(Collected data)
┄┄┄┄┄┄┄┄┄┄

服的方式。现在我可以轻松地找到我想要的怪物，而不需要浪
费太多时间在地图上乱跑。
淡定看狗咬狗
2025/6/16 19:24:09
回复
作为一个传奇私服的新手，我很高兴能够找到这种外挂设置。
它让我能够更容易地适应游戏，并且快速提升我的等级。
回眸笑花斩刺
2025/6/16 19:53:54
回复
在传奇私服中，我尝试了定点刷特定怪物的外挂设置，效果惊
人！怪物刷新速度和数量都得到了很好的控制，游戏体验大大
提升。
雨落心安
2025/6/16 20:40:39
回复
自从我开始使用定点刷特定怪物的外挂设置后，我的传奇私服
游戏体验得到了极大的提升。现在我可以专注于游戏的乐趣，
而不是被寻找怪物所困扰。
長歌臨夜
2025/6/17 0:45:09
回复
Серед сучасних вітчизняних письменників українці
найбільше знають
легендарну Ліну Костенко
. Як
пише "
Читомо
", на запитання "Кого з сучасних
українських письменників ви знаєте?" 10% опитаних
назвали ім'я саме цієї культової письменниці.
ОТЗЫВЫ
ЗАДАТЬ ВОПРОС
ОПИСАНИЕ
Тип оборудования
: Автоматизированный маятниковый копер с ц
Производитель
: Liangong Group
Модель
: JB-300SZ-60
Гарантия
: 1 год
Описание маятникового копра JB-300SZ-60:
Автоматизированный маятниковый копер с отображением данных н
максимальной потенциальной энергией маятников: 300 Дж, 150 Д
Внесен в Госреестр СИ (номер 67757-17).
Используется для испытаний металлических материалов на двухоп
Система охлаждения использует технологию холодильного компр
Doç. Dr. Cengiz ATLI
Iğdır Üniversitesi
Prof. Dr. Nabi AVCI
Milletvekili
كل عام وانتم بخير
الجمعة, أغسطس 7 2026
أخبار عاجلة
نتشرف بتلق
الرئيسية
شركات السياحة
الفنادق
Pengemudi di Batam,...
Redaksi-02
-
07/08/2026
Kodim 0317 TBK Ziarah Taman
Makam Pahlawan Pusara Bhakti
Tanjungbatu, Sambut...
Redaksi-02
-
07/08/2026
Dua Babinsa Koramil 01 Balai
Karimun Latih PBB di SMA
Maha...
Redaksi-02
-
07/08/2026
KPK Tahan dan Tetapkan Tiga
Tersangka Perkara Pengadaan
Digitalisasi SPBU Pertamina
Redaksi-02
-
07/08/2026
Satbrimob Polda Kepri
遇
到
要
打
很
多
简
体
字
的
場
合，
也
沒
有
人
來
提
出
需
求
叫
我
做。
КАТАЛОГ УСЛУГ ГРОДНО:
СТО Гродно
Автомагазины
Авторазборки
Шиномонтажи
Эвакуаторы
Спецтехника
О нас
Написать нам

┄┄┄┄┄┄┄┄┄┄

EXERCISE BRIEF – Using the entries above, return each line that includes the word "письменників".

ANSWER TO THIS EXERCISE –
Серед сучасних вітчизняних письменників українці
українських письменників ви знаєте?" 10% опитаних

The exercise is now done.